++++ Given information

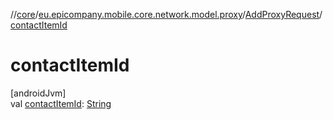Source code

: //[core](../../../index.md)/[eu.epicompany.mobile.core.network.model.proxy](../index.md)/[AddProxyRequest](index.md)/[contactItemId](contact-item-id.md)

# contactItemId

[androidJvm]\
val [contactItemId](contact-item-id.md): [String](https://kotlinlang.org/api/latest/jvm/stdlib/kotlin/-string/index.html)
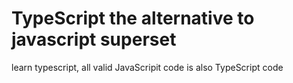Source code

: # TypeScript the alternative to javascript superset

learn typescript, all valid JavaScripit code is also TypeScript code
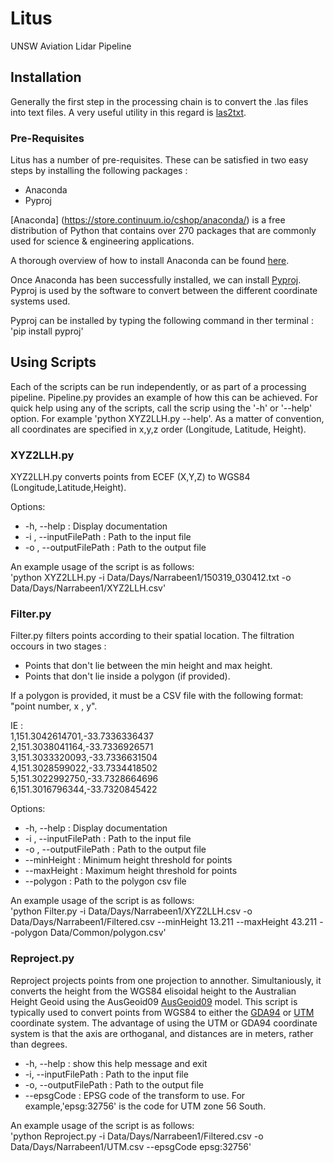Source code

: # Litus
UNSW Aviation Lidar Pipeline

## Installation

Generally  the first step in the processing chain is to convert the .las files into text files.
A very useful utility in this regard is [las2txt](http://www.liblas.org/utilities/las2txt.html). 

### Pre-Requisites
Litus has a number of pre-requisites. These can be satisfied in two easy steps by installing the following packages : 
* Anaconda
* Pyproj

[Anaconda] (https://store.continuum.io/cshop/anaconda/) is a free distribution of Python that contains over 270 packages that are commonly used for science & engineering applications. 

A thorough overview of how to install Anaconda can be found [here](https://store.continuum.io/static/img/Anaconda-Quickstart.pdf).

Once Anaconda has been successfully installed, we can install [Pyproj](https://pypi.python.org/pypi/pyproj). Pyproj is used by the software to convert between the different coordinate systems used.

Pyproj can be installed by typing the following command in ther terminal : 'pip install pyproj'

## Using Scripts
Each of the scripts can be run independently, or as part of a processing pipeline. Pipeline.py provides an example of how this can be achieved. For quick help using any of the scripts, call the scrip using the '-h' or '--help' option.
For example 'python XYZ2LLH.py --help'. As a matter of convention, all coordinates are specified in x,y,z order (Longitude, Latitude, Height). 

### XYZ2LLH.py
XYZ2LLH.py converts points from ECEF (X,Y,Z) to WGS84 (Longitude,Latitude,Height).

Options:
* -h, --help            : Display documentation
* -i , --inputFilePath  : Path to the input file
* -o , --outputFilePath : Path to the output file

An example usage of the script is as follows:  
'python XYZ2LLH.py -i Data/Days/Narrabeen1/150319_030412.txt -o Data/Days/Narrabeen1/XYZ2LLH.csv'

### Filter.py
Filter.py filters points according to their spatial location.
The filtration occours in two stages :  
* Points that don't lie between the min height and max height. 
* Points that don't lie inside a polygon (if provided).

If a polygon is provided, it must be a CSV file with the following format: "point number, x , y".

IE :  
  1,151.3042614701,-33.7336336437  
  2,151.3038041164,-33.7336926571  
  3,151.3033320093,-33.7336631504  
  4,151.3028599022,-33.7334418502  
  5,151.3022992750,-33.7328664696  
  6,151.3016796344,-33.7320845422  
  
Options:
* -h, --help            : Display documentation
* -i , --inputFilePath  : Path to the input file
* -o , --outputFilePath : Path to the output file
* --minHeight           : Minimum height threshold for points
* --maxHeight           : Maximum height threshold for points
* --polygon             : Path to the polygon csv file  

An example usage of the script is as follows:  
'python Filter.py -i Data/Days/Narrabeen1/XYZ2LLH.csv -o Data/Days/Narrabeen1/Filtered.csv --minHeight 13.211 --maxHeight 43.211 --polygon Data/Common/polygon.csv'
  
### Reproject.py
Reproject projects points from one projection to annother. Simultaniously, it converts the height from the WGS84 elisoidal height to the Australian Height Geoid using the AusGeoid09 [AusGeoid09](http://www.ga.gov.au/ausgeonews/ausgeonews201003/ausgeoid.jsp) model. This script is typically used to convert points from WGS84 to either the [GDA94](http://www.ga.gov.au/scientific-topics/positioning-navigation/geodesy/geodetic-datums/gda) or [UTM](http://en.wikipedia.org/wiki/Universal_Transverse_Mercator_coordinate_system) coordinate system. The advantage of using the UTM or GDA94 coordinate system is that the axis are orthoganal, and distances are in meters, rather than degrees. 

* -h, --help : show this help message and exit
* -i, --inputFilePath : Path to the input file
* -o, --outputFilePath : Path to the output file
* --epsgCode : EPSG code of the transform to use. For example,'epsg:32756' is the code for UTM zone 56 South.

An example usage of the script is as follows:  
  'python Reproject.py -i Data/Days/Narrabeen1/Filtered.csv -o Data/Days/Narrabeen1/UTM.csv --epsgCode epsg:32756'
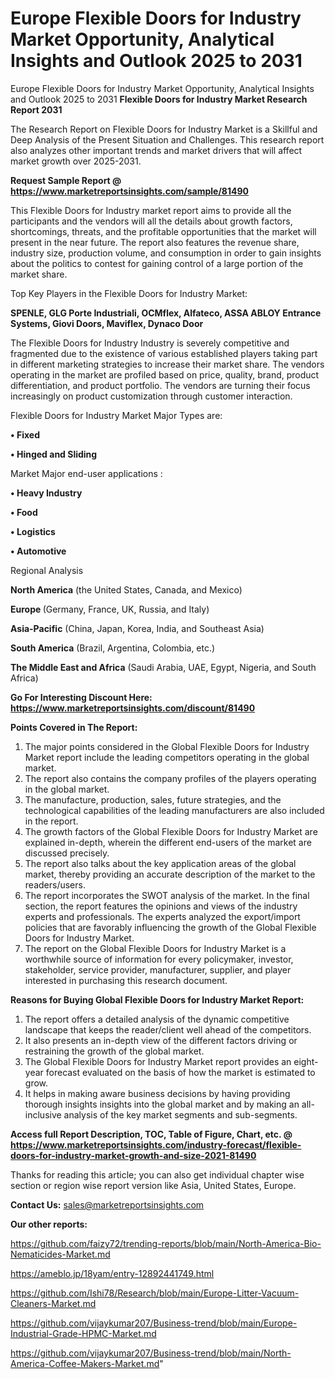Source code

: # Europe Flexible Doors for Industry Market Opportunity, Analytical Insights and Outlook 2025 to 2031
Europe Flexible Doors for Industry Market Opportunity, Analytical Insights and Outlook 2025 to 2031
<strong>Flexible Doors for Industry Market Research Report 2031</strong>

The Research Report on Flexible Doors for Industry Market is a Skillful and Deep Analysis of the Present Situation and Challenges. This research report also analyzes other important trends and market drivers that will affect market growth over 2025-2031.

<strong>Request Sample Report @ <a href=https://www.marketreportsinsights.com/sample/81490>https://www.marketreportsinsights.com/sample/81490</a></strong>

This Flexible Doors for Industry market report aims to provide all the participants and the vendors will all the details about growth factors, shortcomings, threats, and the profitable opportunities that the market will present in the near future. The report also features the revenue share, industry size, production volume, and consumption in order to gain insights about the politics to contest for gaining control of a large portion of the market share.

Top Key Players in the Flexible Doors for Industry Market:

<strong>SPENLE, GLG Porte Industriali, OCMflex, Alfateco, ASSA ABLOY Entrance Systems, Giovi Doors, Maviflex, Dynaco Door</strong>

The Flexible Doors for Industry Industry is severely competitive and fragmented due to the existence of various established players taking part in different marketing strategies to increase their market share. The vendors operating in the market are profiled based on price, quality, brand, product differentiation, and product portfolio. The vendors are turning their focus increasingly on product customization through customer interaction.

Flexible Doors for Industry Market Major Types are:

<strong>• Fixed

• Hinged and Sliding</strong>

Market Major end-user applications :

<strong>• Heavy Industry

• Food

• Logistics

• Automotive</strong>

Regional Analysis

</u><strong><b>North America</b></strong> (the United States, Canada, and Mexico)

<strong><b>Europe </b></strong>(Germany, France, UK, Russia, and Italy)

<strong><b>Asia-Pacific</b></strong> (China, Japan, Korea, India, and Southeast Asia)

<strong><b>South America</b></strong> (Brazil, Argentina, Colombia, etc.)

<strong><b>The Middle East and Africa</b></strong> (Saudi Arabia, UAE, Egypt, Nigeria, and South Africa)

<strong>Go For Interesting Discount Here: <a href=https://www.marketreportsinsights.com/discount/81490>https://www.marketreportsinsights.com/discount/81490</a></strong>

<strong>Points Covered in The Report:</strong>
<ol>
  <li>The major points considered in the Global Flexible Doors for Industry Market report include the leading competitors operating in the global market.</li>
  <li>The report also contains the company profiles of the players operating in the global market.</li>
  <li>The manufacture, production, sales, future strategies, and the technological capabilities of the leading manufacturers are also included in the report.</li>
  <li>The growth factors of the Global Flexible Doors for Industry Market are explained in-depth, wherein the different end-users of the market are discussed precisely.</li>
  <li>The report also talks about the key application areas of the global market, thereby providing an accurate description of the market to the readers/users.</li>
  <li>The report incorporates the SWOT analysis of the market. In the final section, the report features the opinions and views of the industry experts and professionals. The experts analyzed the export/import policies that are favorably influencing the growth of the Global Flexible Doors for Industry Market.</li>
  <li>The report on the Global Flexible Doors for Industry Market is a worthwhile source of information for every policymaker, investor, stakeholder, service provider, manufacturer, supplier, and player interested in purchasing this research document.</li>
</ol>
<strong>Reasons for Buying Global Flexible Doors for Industry Market Report:</strong>

<ol>
  <li>The report offers a detailed analysis of the dynamic competitive landscape that keeps the reader/client well ahead of the competitors.</li>
  <li>It also presents an in-depth view of the different factors driving or restraining the growth of the global market.</li>
  <li>The Global Flexible Doors for Industry Market report provides an eight-year forecast evaluated on the basis of how the market is estimated to grow.</li>
  <li>It helps in making aware business decisions by having providing thorough insights insights into the global market and by making an all-inclusive analysis of the key market segments and sub-segments.</li>
</ol>
<strong>Access full Report Description, TOC, Table of Figure, Chart, etc. @ <a href=https://www.marketreportsinsights.com/industry-forecast/flexible-doors-for-industry-market-growth-and-size-2021-81490>https://www.marketreportsinsights.com/industry-forecast/flexible-doors-for-industry-market-growth-and-size-2021-81490</a></strong>


Thanks for reading this article; you can also get individual chapter wise section or region wise report version like Asia, United States, Europe.

<strong>Contact Us:</strong>
sales@marketreportsinsights.com

<strong>Our other reports:</strong>

<a href=https://github.com/faizy72/trending-reports/blob/main/North-America-Bio-Nematicides-Market.md>https://github.com/faizy72/trending-reports/blob/main/North-America-Bio-Nematicides-Market.md</a>

<a href=https://ameblo.jp/18yam/entry-12892441749.html>https://ameblo.jp/18yam/entry-12892441749.html</a>

<a href=https://github.com/Ishi78/Research/blob/main/Europe-Litter-Vacuum-Cleaners-Market.md>https://github.com/Ishi78/Research/blob/main/Europe-Litter-Vacuum-Cleaners-Market.md</a>

<a href=https://github.com/vijaykumar207/Business-trend/blob/main/Europe-Industrial-Grade-HPMC-Market.md>https://github.com/vijaykumar207/Business-trend/blob/main/Europe-Industrial-Grade-HPMC-Market.md</a>

<a href=https://github.com/vijaykumar207/Business-trend/blob/main/North-America-Coffee-Makers-Market.md>https://github.com/vijaykumar207/Business-trend/blob/main/North-America-Coffee-Makers-Market.md</a>"
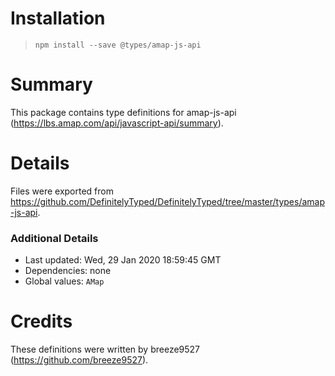 # Installation
> `npm install --save @types/amap-js-api`

# Summary
This package contains type definitions for amap-js-api (https://lbs.amap.com/api/javascript-api/summary).

# Details
Files were exported from https://github.com/DefinitelyTyped/DefinitelyTyped/tree/master/types/amap-js-api.

### Additional Details
 * Last updated: Wed, 29 Jan 2020 18:59:45 GMT
 * Dependencies: none
 * Global values: `AMap`

# Credits
These definitions were written by breeze9527 (https://github.com/breeze9527).
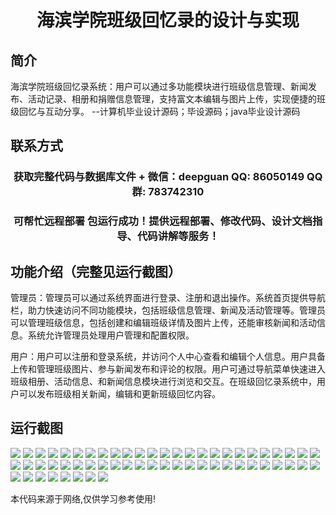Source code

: <p><h1 align="center">海滨学院班级回忆录的设计与实现</h1></p>

## 简介
海滨学院班级回忆录系统：用户可以通过多功能模块进行班级信息管理、新闻发布、活动记录、相册和捐赠信息管理，支持富文本编辑与图片上传，实现便捷的班级回忆与互动分享。    --计算机毕业设计源码；毕设源码；java毕业设计源码


## 联系方式
<p><h3 align="center">获取完整代码与数据库文件 + 微信：deepguan QQ: 86050149 QQ群: 783742310</h3></p>
<p><h3 align="center">可帮忙远程部署 包运行成功！提供远程部署、修改代码、设计文档指导、代码讲解等服务！</h3></p>

## 功能介绍（完整见运行截图）
管理员：管理员可以通过系统界面进行登录、注册和退出操作。系统首页提供导航栏，助力快速访问不同功能模块，包括班级信息管理、新闻及活动管理等。管理员可以管理班级信息，包括创建和编辑班级详情及图片上传，还能审核新闻和活动信息。系统允许管理员处理用户管理和配置权限。

用户：用户可以注册和登录系统，并访问个人中心查看和编辑个人信息。用户具备上传和管理班级图片、参与新闻发布和评论的权限。用户可通过导航菜单快速进入班级相册、活动信息、和新闻信息模块进行浏览和交互。在班级回忆录系统中，用户可以发布班级相关新闻，编辑和更新班级回忆内容。


## 运行截图
![](img/001.jpg)
![](img/002.jpg)
![](img/003.jpg)
![](img/004.jpg)
![](img/005.jpg)
![](img/006.jpg)
![](img/007.jpg)
![](img/008.jpg)
![](img/009.jpg)
![](img/010.jpg)
![](img/011.jpg)
![](img/012.jpg)
![](img/013.jpg)
![](img/014.jpg)
![](img/015.jpg)
![](img/016.jpg)
![](img/017.jpg)
![](img/018.jpg)
![](img/019.jpg)
![](img/020.jpg)
![](img/021.jpg)
![](img/022.jpg)
![](img/023.jpg)
![](img/024.jpg)
![](img/025.jpg)
![](img/026.jpg)
![](img/027.jpg)
![](img/028.jpg)
![](img/029.jpg)
![](img/030.jpg)
![](img/031.jpg)
![](img/032.jpg)
![](img/033.jpg)
![](img/034.jpg)
![](img/035.jpg)
![](img/036.jpg)
![](img/037.jpg)
![](img/038.jpg)
![](img/039.jpg)
![](img/040.jpg)
![](img/041.jpg)
![](img/042.jpg)
![](img/043.jpg)
![](img/044.jpg)
![](img/045.jpg)
![](img/046.jpg)
![](img/047.jpg)
![](img/048.jpg)
![](img/049.jpg)
![](img/050.jpg)
![](img/051.jpg)
![](img/052.jpg)
![](img/053.jpg)
![](img/054.jpg)
![](img/055.jpg)
![](img/056.jpg)
![](img/057.jpg)
![](img/058.jpg)

<p>本代码来源于网络,仅供学习参考使用!</p>
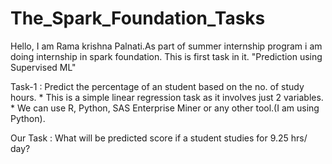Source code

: # The_Spark_Foundation_Tasks
Hello,
  I am Rama krishna Palnati.As part of summer internship program i am doing internship in spark foundation.
  This is first task in it.
  "Prediction using Supervised ML"
  
  Task-1 : Predict the percentage of an student based on the no. of study hours.
    * This is a simple linear regression task as it involves just 2 variables.
    * We can use R, Python, SAS Enterprise Miner or any other tool.(I am using Python).

  Our Task : What will be predicted score if a student studies for 9.25 hrs/ day?
  
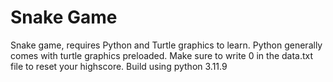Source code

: # Snake Game
Snake game, requires Python and Turtle graphics to learn. Python generally comes with turtle graphics preloaded.
Make sure to write 0 in the data.txt file to reset your highscore.
Build using python 3.11.9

++++++++

What you should do
Rewrite the stretch from the start of the records through the line containing "# contactItemId", swapping "AddProxyRequest" for "RemoveProxyRequest" and keeping everything else the same. Omit the pictures.

Solution below
Source code

: //[core](../../../index.md)/[eu.epicompany.mobile.core.network.model.proxy](../index.md)/[RemoveProxyRequest](index.md)/[contactItemId](contact-item-id.md)

# contactItemId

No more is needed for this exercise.